Activity: Could the data below be printed out exactly, with the pictures left out?

Data listing:
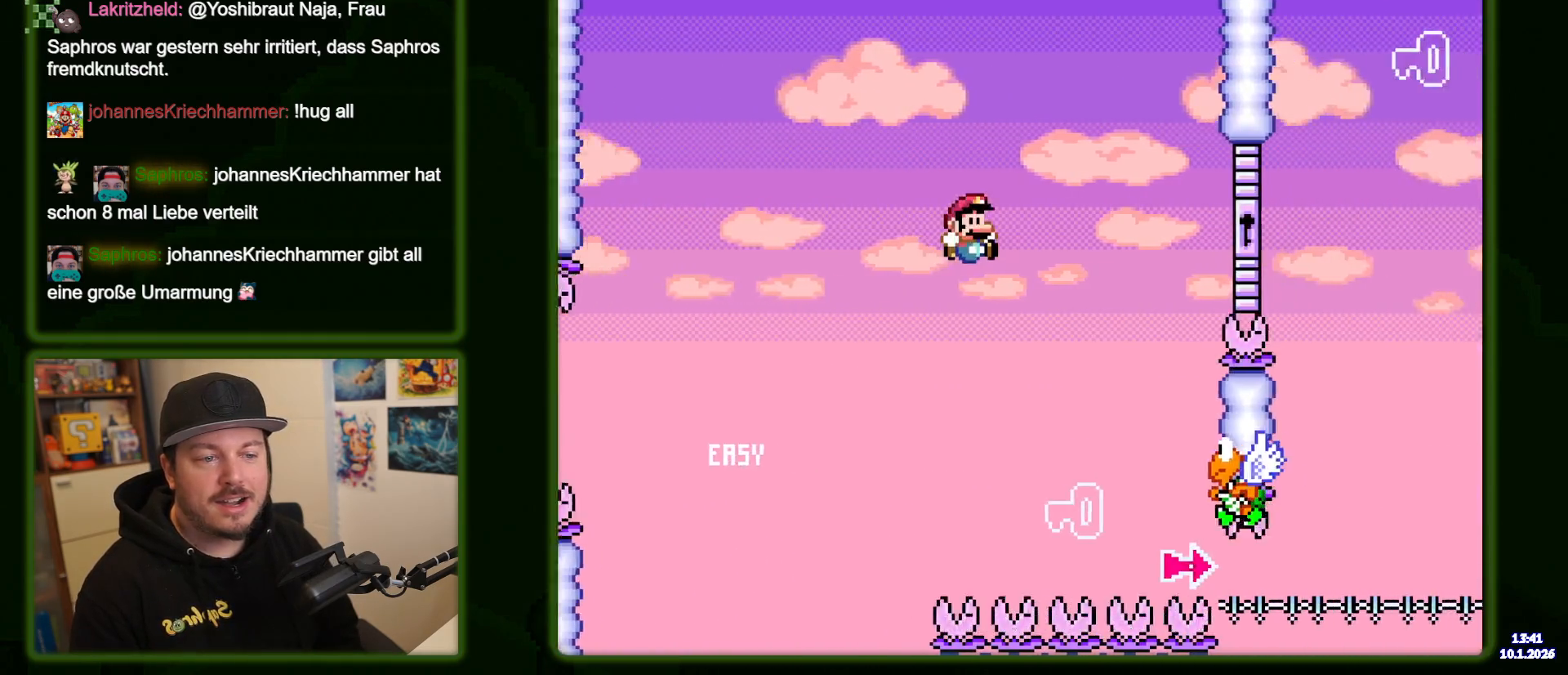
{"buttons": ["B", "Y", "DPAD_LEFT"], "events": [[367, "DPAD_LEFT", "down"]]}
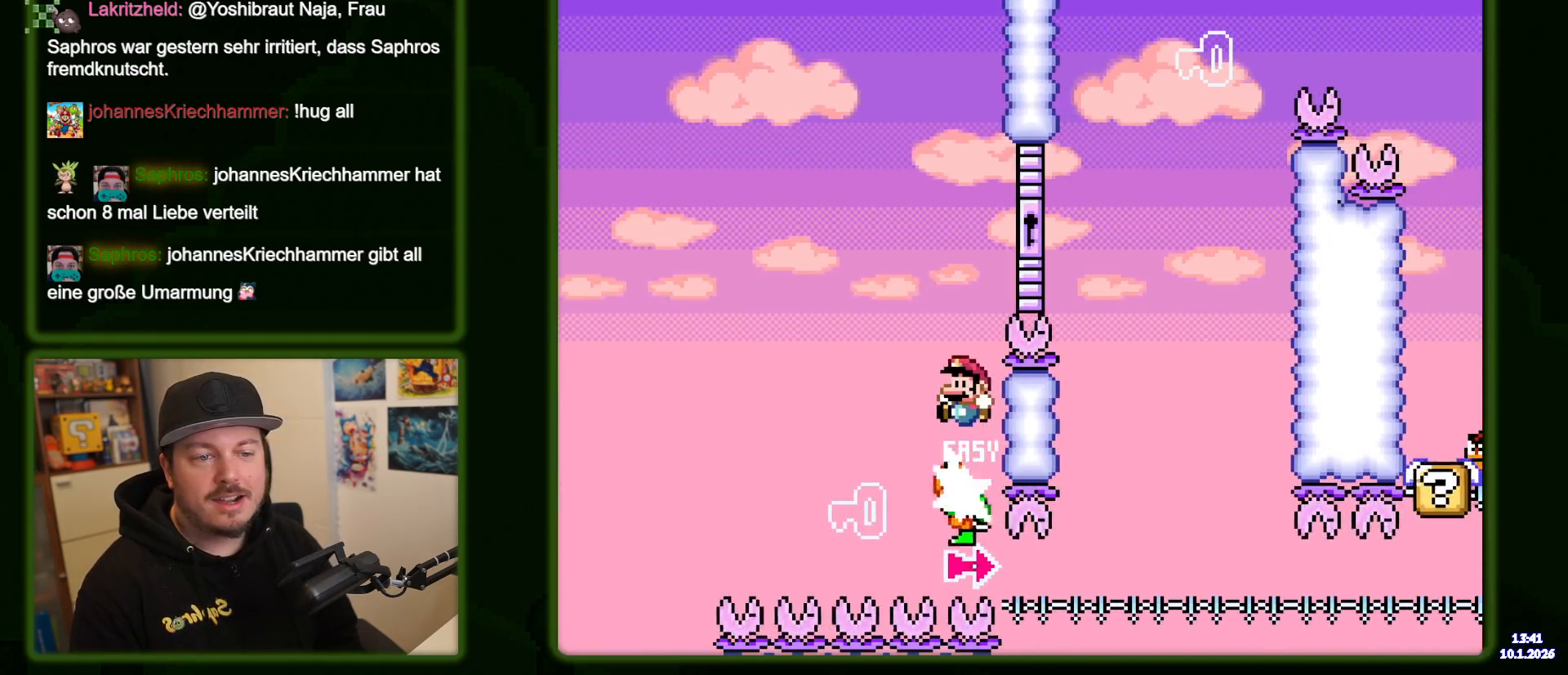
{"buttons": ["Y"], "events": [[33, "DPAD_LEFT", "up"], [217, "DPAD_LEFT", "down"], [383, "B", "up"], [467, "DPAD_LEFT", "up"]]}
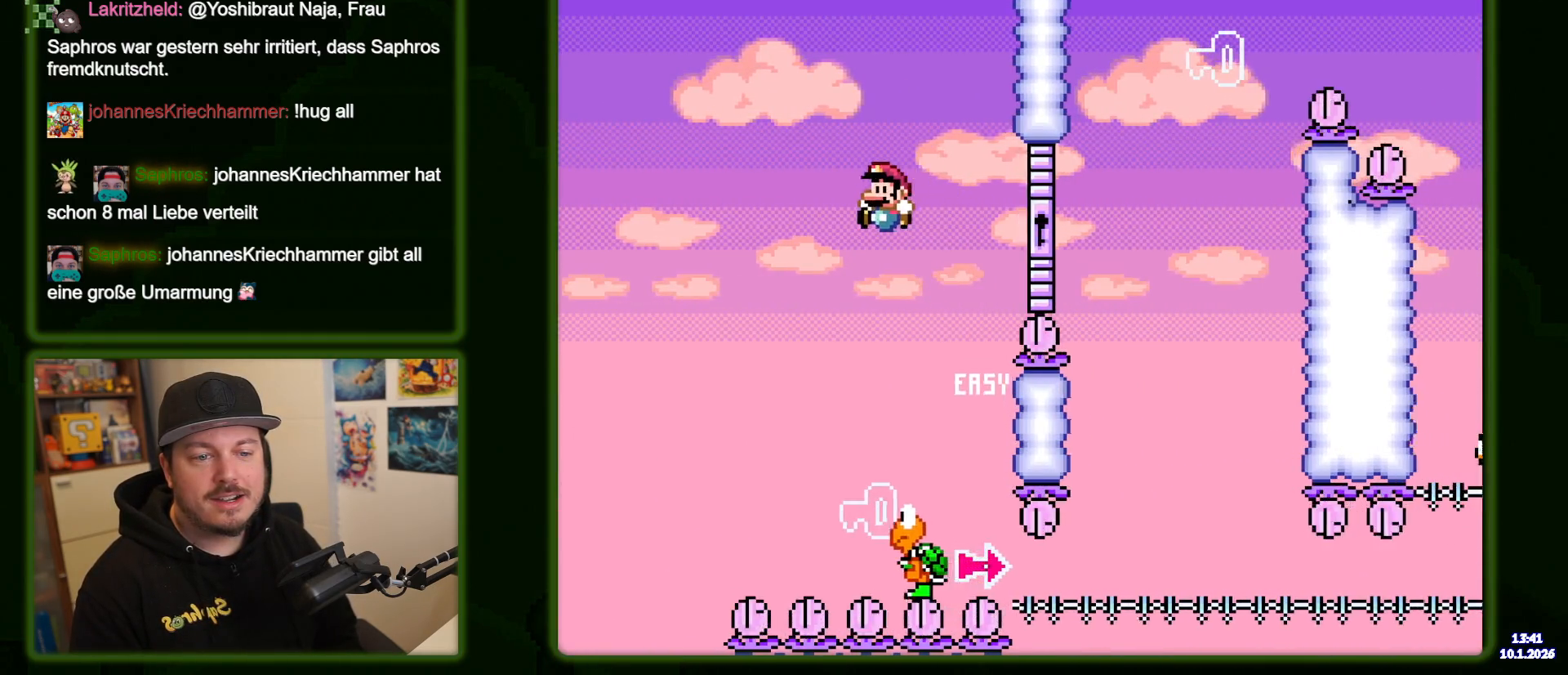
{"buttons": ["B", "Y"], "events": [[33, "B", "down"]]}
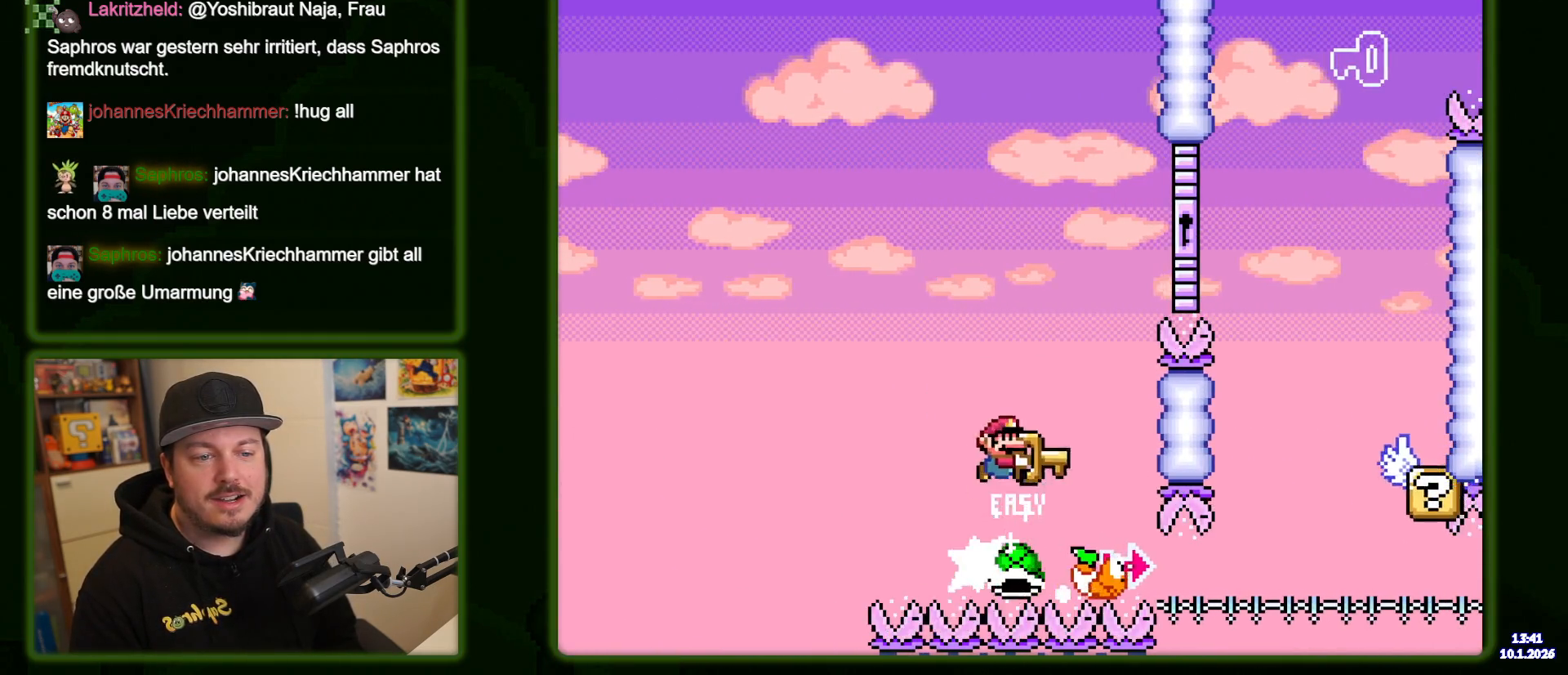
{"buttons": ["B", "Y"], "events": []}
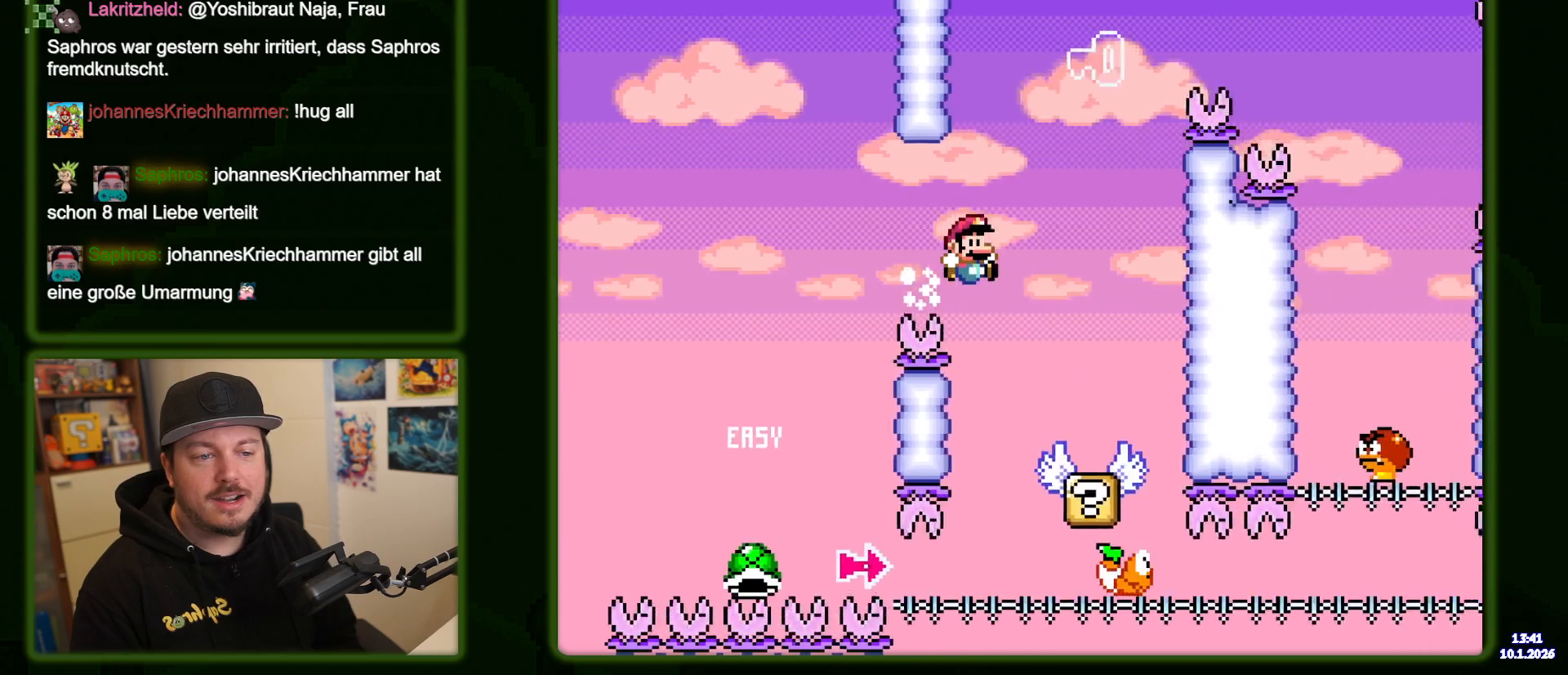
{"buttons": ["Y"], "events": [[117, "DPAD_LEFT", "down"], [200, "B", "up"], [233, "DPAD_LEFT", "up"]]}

Problem solution:
{"buttons": ["B", "Y", "DPAD_LEFT"], "events": [[367, "DPAD_LEFT", "down"]]}
{"buttons": ["Y"], "events": [[33, "DPAD_LEFT", "up"], [217, "DPAD_LEFT", "down"], [383, "B", "up"], [467, "DPAD_LEFT", "up"]]}
{"buttons": ["B", "Y"], "events": [[33, "B", "down"]]}
{"buttons": ["B", "Y"], "events": []}
{"buttons": ["Y"], "events": [[117, "DPAD_LEFT", "down"], [200, "B", "up"], [233, "DPAD_LEFT", "up"]]}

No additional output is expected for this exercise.